Jaish-e-Mohammad chief Masood Azhar (Photo: AFP)

Some people in India were applying reason and rationale to the context of the UN Security Council move to declare Jaish-e-Mohammed chief Masood Azhar a global terrorist. That would have meant Beijing's acceptance of the proposal, against its three earlier instances of rejecting it. Internationally, there was a furore against the Pakistan-supported JeM terror strike involving the car bomb attack at Pulwama, that led to the killing of over 40 Indian securitymen. Many in India felt that China, in this black and white situation, would not like to be singled out as a state supporting another that sponsors terror and proxy war in a neighbouring country. However, little did we realise that geopolitics matters more than sentiment to decide China’s stand on international security issues.

What’s the geopolitics involved in this decision? Simply, all that is happening in Southwest Asia is virtually an extension of the New Great Game! The area is one of the world's most turbulent hotspots, and highly unstable too. The United States intends to withdraw its last 14,000 troops from Afghanistan, and hopes for some kind of deal with the Taliban to enable that, with Pakistan as the intermediary. Afghanistan is a messy affair, with multiple scenarios that could emerge over the next few months. The Chinese want the Americans out from the region and don't want to create a situation where Pakistan's role as an intermediary is compromised as that may set back the US withdrawal. Behind the scenes, China has been advising Pakistan not to trigger any more turbulence with India, but it can’t go against Pakistan’s interests in the India context by having it isolated internationally. In fact, Pakistan’s isolation would have been a huge Indian foreign policy success, which would tempt maverick Pakistani terrorist groups to attempt further targeting of Indian interests in Kashmir. Second, China wouldn't like to see a major embarrassment for the Imran Khan government because Pakistan has run out of political options, with its other two mainstream parties in the doghouse. If Imran Khan is weakened, it will only be at the cost of even greater strengthening of the Pakistan Army and the Deep State, whose actions could be unpredictable even to the Chinese. Third, China has invested just too much in the China-Pakistan Economic Corridor (CPEC). Pakistan's public is not too enthused, and socially it is meeting resistance, especially over the presence of Chinese labour and management. By not holding Pakistan's hand in its moment of crisis and possible isolation, China would open itself to greater compromise internally within Pakistan. In CPEC, it has invested its own outreach to a potential economic empire in Africa and the Middle East. There can be no compromise with that long-term objective. In addition, the strategic isolation of Pakistan would upset any future economic bailout of Pakistan by international monetary institutions and force China to invest even more in rescuing its strategic partner from utter bankruptcy.
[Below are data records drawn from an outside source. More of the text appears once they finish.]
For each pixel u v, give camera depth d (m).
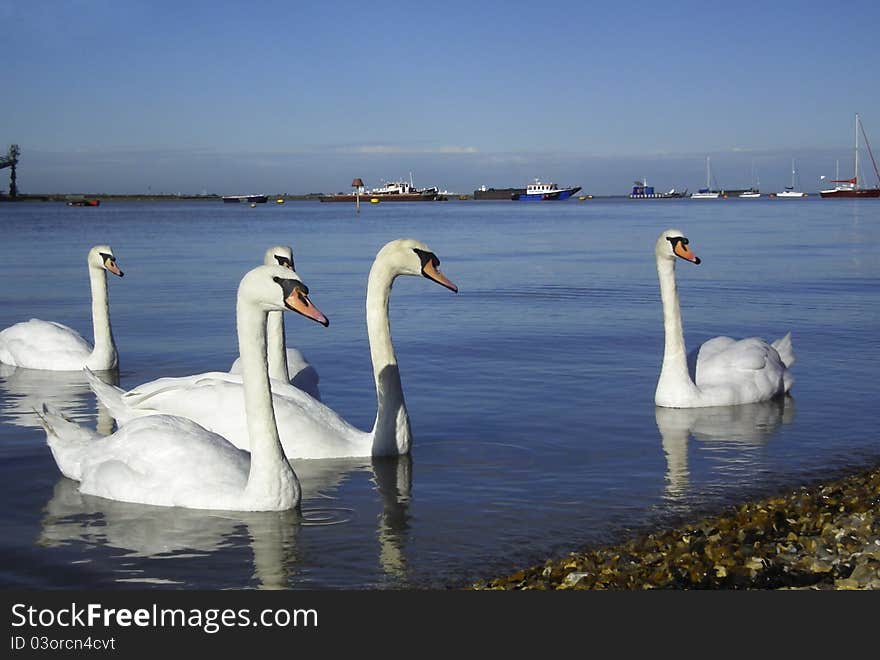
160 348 20.11
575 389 15.89
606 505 10.19
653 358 18.69
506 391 15.71
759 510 9.84
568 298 28.83
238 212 161.25
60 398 15.82
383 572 8.48
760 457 11.93
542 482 10.99
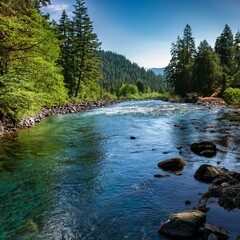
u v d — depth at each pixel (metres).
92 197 7.12
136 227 5.58
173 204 6.51
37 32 19.41
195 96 51.56
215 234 4.86
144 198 6.93
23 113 19.62
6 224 5.84
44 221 5.94
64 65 51.97
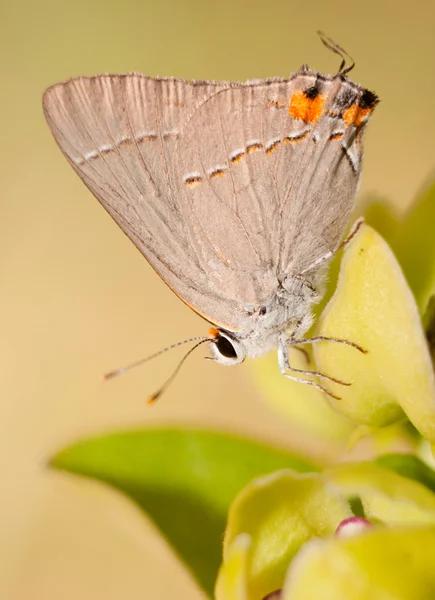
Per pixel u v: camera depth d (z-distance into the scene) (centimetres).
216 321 13
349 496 12
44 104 13
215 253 13
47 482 17
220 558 13
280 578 12
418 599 11
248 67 18
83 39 18
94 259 18
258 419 17
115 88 13
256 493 12
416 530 11
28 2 18
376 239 12
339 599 11
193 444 13
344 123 13
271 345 13
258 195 13
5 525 17
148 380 17
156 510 13
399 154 17
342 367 12
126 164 13
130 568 17
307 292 13
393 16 18
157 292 18
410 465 12
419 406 12
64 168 18
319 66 18
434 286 13
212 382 17
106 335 17
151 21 18
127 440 13
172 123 13
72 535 17
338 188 13
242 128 13
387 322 12
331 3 18
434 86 17
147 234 13
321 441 13
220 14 18
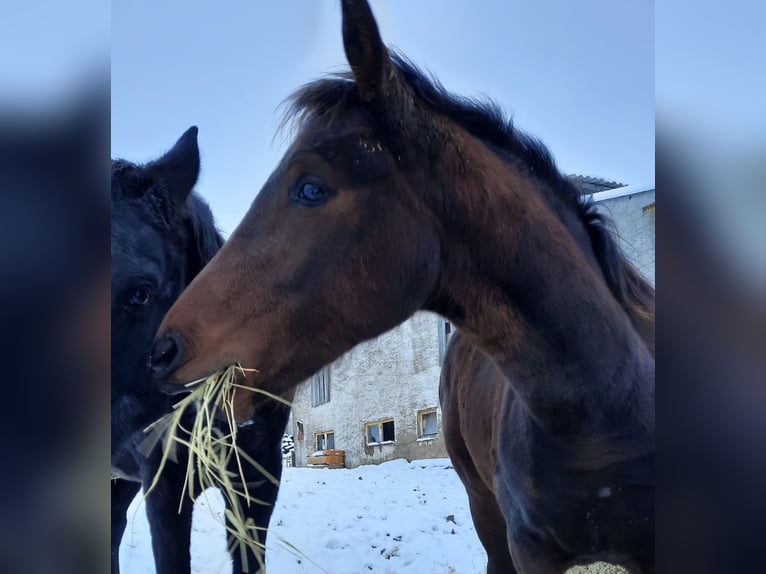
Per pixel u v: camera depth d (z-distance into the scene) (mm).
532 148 1589
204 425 1977
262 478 2340
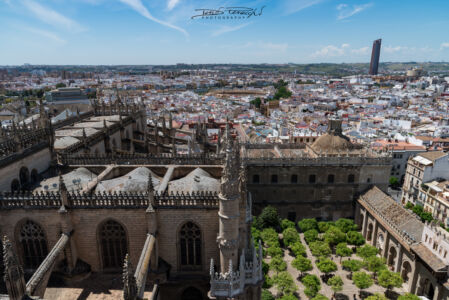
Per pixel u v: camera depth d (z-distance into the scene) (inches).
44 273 1141.7
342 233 3093.0
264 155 3880.4
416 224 2682.1
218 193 1339.8
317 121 7755.9
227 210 1219.9
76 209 1350.9
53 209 1342.3
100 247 1416.1
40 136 1740.9
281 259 2610.7
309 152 3993.6
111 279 1409.9
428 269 2287.2
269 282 2361.0
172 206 1343.5
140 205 1350.9
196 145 3198.8
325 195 3732.8
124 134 3139.8
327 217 3796.8
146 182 1537.9
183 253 1434.5
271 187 3722.9
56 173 1807.3
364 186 3693.4
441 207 3752.5
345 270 2842.0
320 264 2600.9
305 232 3189.0
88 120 3184.1
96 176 1754.4
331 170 3649.1
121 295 1314.0
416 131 6505.9
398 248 2721.5
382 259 2659.9
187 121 7869.1
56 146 2151.8
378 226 3142.2
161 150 3166.8
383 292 2522.1
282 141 5516.7
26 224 1371.8
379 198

What China may have advised Pakistan behind closed doors is to take a step back over sponsoring terrorism in Kashmir. The move against Masood Azhar was too close to acceptance this time. Countries like France and Britain were transformational in their approach to proscribing the JeM chief and in turn isolating Pakistan, much against the transactional attempts in the past. What Pakistan may have told China is that without more active interference in Kashmir, it ran the risk of the Indian security forces smothering the local movement, something akin to what the situation was in 2011-13. Through Pulwama, it would have hoped for greater reaction against Kashmiris and more communal colour to India’s politics, something it always sees as a strategic advantage to itself. India did almost play into
that gameplan, but fortunately pulled back from the brink.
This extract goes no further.